§ Problem details
Rename the "locality" field to "site" throughout the records, and keep every other line the same.

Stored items
───

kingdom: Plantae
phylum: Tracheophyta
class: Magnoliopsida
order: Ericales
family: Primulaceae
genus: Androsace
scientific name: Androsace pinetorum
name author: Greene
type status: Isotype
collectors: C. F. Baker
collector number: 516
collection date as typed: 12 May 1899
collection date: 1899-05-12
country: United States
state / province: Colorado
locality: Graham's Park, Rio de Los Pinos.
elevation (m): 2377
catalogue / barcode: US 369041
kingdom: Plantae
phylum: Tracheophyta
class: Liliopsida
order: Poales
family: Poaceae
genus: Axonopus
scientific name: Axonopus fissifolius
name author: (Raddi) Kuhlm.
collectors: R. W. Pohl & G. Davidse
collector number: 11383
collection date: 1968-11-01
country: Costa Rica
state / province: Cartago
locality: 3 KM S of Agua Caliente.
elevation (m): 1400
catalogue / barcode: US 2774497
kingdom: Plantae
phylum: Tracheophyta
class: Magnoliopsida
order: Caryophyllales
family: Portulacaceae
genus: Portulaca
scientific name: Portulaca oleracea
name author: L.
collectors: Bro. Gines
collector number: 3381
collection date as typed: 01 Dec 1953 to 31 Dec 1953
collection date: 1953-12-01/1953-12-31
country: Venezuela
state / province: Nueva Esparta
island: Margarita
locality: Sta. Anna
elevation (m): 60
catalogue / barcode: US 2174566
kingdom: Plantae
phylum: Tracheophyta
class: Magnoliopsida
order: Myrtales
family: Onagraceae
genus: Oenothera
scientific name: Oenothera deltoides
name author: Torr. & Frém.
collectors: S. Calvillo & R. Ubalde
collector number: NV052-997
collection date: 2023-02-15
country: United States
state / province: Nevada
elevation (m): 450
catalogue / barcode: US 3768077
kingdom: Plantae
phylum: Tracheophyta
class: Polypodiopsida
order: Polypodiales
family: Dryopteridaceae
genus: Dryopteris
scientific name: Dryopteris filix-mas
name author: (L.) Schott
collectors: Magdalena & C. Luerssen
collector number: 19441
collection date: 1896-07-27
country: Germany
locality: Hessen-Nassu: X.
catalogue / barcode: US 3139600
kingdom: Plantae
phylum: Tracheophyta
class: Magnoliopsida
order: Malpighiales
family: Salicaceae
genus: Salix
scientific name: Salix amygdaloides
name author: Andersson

───

§ Output of the exercise
kingdom: Plantae
phylum: Tracheophyta
class: Magnoliopsida
order: Ericales
family: Primulaceae
genus: Androsace
scientific name: Androsace pinetorum
name author: Greene
type status: Isotype
collectors: C. F. Baker
collector number: 516
collection date as typed: 12 May 1899
collection date: 1899-05-12
country: United States
state / province: Colorado
site: Graham's Park, Rio de Los Pinos.
elevation (m): 2377
catalogue / barcode: US 369041
kingdom: Plantae
phylum: Tracheophyta
class: Liliopsida
order: Poales
family: Poaceae
genus: Axonopus
scientific name: Axonopus fissifolius
name author: (Raddi) Kuhlm.
collectors: R. W. Pohl & G. Davidse
collector number: 11383
collection date: 1968-11-01
country: Costa Rica
state / province: Cartago
site: 3 KM S of Agua Caliente.
elevation (m): 1400
catalogue / barcode: US 2774497
kingdom: Plantae
phylum: Tracheophyta
class: Magnoliopsida
order: Caryophyllales
family: Portulacaceae
genus: Portulaca
scientific name: Portulaca oleracea
name author: L.
collectors: Bro. Gines
collector number: 3381
collection date as typed: 01 Dec 1953 to 31 Dec 1953
collection date: 1953-12-01/1953-12-31
country: Venezuela
state / province: Nueva Esparta
island: Margarita
site: Sta. Anna
elevation (m): 60
catalogue / barcode: US 2174566
kingdom: Plantae
phylum: Tracheophyta
class: Magnoliopsida
order: Myrtales
family: Onagraceae
genus: Oenothera
scientific name: Oenothera deltoides
name author: Torr. & Frém.
collectors: S. Calvillo & R. Ubalde
collector number: NV052-997
collection date: 2023-02-15
country: United States
state / province: Nevada
elevation (m): 450
catalogue / barcode: US 3768077
kingdom: Plantae
phylum: Tracheophyta
class: Polypodiopsida
order: Polypodiales
family: Dryopteridaceae
genus: Dryopteris
scientific name: Dryopteris filix-mas
name author: (L.) Schott
collectors: Magdalena & C. Luerssen
collector number: 19441
collection date: 1896-07-27
country: Germany
site: Hessen-Nassu: X.
catalogue / barcode: US 3139600
kingdom: Plantae
phylum: Tracheophyta
class: Magnoliopsida
order: Malpighiales
family: Salicaceae
genus: Salix
scientific name: Salix amygdaloides
name author: Andersson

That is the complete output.